La noticia publicada en PuroMarketing sobre cómo la inteligencia artificial pone a prueba la reputación corporativa no es solo una advertencia tecnológica; es el acta de defunción para el ‘storytelling’ de cartón piedra. Hasta hace poco, una empresa en Chile podía publicar una memoria anual de 200 páginas llena de fotos de paneles solares y rostros sonrientes, confiando en que ningún periodista o cliente tendría el tiempo de contrastar esas cifras con sus juicios laborales o sus emisiones reales. Hoy, cualquier usuario le entrega ese PDF a un modelo de lenguaje y le pide que encuentre las mentiras en tres segundos.
Mi tesis es corta: la IA no es una herramienta para que las marcas hablen mejor; es una lupa para que los demás vean dónde están rotas. El maquillaje corporativo funciona cuando el observador es lento. Pero las máquinas no se cansan de leer letras chicas ni se encandilan con videos institucionales grabados con drones en la Dehesa o en zonas de sacrificio en Quintero.
En el contexto de Latam, donde la brecha entre el discurso de ‘propósito’ y la operación real suele ser un abismo, esto es un terremoto. Pensemos en el retail o la banca local. Pueden gastar millones en campañas sobre inclusión, pero si sus algoritmos de crédito siguen castigando códigos postales específicos o si sus políticas de devolución son un laberinto diseñado para el cansancio, la IA detectará el patrón. No importa cuántos hilos de Twitter escriba el CEO; el rastro de datos que dejan en el Servicio de Impuestos Internos o en el SERNAC es ahora un libro abierto y procesable.
Hay quienes argumentan, con cierta lógica, que las empresas también pueden usar la IA para defenderse, detectando crisis antes de que estallen o redactando respuestas más rápidas. Es cierto que la tecnología ayuda a gestionar el volumen de la conversación. Sin embargo, esa es una visión miope. Intentar apagar un incendio de reputación con comunicados generados por IA es como tratar de tapar el sol con un dedo robótico: solo acelera la percepción de que no hay nadie humano al mando, solo una estructura protegiendo sus intereses.

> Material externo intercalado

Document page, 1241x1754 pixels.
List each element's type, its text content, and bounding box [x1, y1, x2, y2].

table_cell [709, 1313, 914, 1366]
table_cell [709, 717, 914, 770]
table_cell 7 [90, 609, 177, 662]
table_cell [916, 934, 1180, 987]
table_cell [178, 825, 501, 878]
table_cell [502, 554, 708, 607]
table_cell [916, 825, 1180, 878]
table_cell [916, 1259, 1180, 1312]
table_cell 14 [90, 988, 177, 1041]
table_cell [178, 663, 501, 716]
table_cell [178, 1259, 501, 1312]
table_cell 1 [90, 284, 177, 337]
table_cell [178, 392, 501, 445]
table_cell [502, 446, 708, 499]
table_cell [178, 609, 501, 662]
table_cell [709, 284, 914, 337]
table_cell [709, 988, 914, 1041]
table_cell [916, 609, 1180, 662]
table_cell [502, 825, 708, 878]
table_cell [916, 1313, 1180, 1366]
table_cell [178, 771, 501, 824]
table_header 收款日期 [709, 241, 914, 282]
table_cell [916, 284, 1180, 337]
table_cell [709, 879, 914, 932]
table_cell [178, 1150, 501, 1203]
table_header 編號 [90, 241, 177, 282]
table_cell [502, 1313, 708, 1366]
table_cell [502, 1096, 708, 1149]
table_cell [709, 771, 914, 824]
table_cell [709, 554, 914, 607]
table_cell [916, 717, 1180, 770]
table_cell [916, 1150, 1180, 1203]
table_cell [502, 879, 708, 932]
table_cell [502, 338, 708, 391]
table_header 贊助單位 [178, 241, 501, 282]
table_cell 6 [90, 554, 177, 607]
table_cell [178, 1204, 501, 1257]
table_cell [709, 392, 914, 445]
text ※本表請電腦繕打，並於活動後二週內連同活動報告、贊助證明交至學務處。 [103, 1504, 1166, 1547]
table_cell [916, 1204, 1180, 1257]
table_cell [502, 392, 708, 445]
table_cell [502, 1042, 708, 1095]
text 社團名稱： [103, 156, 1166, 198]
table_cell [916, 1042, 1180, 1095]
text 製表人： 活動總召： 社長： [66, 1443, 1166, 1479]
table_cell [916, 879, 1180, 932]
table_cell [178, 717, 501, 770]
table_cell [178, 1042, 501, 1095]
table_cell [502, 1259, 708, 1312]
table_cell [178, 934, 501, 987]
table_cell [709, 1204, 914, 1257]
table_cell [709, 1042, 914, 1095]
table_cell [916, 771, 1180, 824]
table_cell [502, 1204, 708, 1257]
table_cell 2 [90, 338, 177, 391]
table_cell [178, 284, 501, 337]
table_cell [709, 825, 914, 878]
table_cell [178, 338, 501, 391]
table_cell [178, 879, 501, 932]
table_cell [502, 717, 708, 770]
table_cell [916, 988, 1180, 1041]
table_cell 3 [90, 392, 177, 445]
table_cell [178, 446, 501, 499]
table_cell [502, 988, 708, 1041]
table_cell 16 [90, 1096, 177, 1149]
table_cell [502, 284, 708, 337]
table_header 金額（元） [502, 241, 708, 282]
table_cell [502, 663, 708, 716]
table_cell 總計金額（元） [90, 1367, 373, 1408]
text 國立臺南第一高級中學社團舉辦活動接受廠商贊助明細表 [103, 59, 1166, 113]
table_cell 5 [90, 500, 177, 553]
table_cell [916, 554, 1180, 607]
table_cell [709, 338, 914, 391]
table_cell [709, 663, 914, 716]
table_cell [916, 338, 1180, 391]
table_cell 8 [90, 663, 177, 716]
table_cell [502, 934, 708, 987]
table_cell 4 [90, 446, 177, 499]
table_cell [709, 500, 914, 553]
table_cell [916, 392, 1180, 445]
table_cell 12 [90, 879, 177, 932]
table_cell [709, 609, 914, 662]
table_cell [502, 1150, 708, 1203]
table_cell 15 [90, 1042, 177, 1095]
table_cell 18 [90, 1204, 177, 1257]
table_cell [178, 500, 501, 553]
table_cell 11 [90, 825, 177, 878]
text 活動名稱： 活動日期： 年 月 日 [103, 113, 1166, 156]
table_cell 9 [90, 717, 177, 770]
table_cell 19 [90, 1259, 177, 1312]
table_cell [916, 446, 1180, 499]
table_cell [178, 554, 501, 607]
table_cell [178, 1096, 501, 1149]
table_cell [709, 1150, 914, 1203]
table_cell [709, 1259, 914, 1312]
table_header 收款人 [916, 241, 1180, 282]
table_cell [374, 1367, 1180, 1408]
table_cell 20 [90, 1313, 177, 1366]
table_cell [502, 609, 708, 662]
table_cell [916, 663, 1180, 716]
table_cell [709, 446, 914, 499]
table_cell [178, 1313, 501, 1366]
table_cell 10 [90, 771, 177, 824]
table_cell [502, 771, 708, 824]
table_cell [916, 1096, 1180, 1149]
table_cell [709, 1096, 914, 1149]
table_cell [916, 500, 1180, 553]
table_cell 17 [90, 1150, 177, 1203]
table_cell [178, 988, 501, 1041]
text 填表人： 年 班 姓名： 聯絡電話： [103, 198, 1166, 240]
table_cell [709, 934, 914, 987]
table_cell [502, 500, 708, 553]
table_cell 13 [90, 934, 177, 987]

Como analizamos frecuentemente en El Canil, el poder siempre ha dependido de quién controla el relato. Lo que estamos viendo es la democratización de la auditoría. Si una marca dice que es sustentable pero sus proveedores en el sudeste asiático o en el norte de Chile operan en la precariedad, la IA cruzará esos datos antes de que la agencia de PR termine de elegir la tipografía para el siguiente reporte de sostenibilidad.
El problema para los directores de comunicación no es que la IA mienta, sino que lee demasiado bien. La transparencia ya no es una opción ética que se elige para una campaña de marketing; es una condición técnica forzada por algoritmos que no entienden de lealtad de marca, solo de inconsistencias. La pregunta para las empresas hoy no es qué historia van a contar, sino cuánto tiempo aguantará su realidad actual antes de ser procesada por un prompt que no acepta excusas.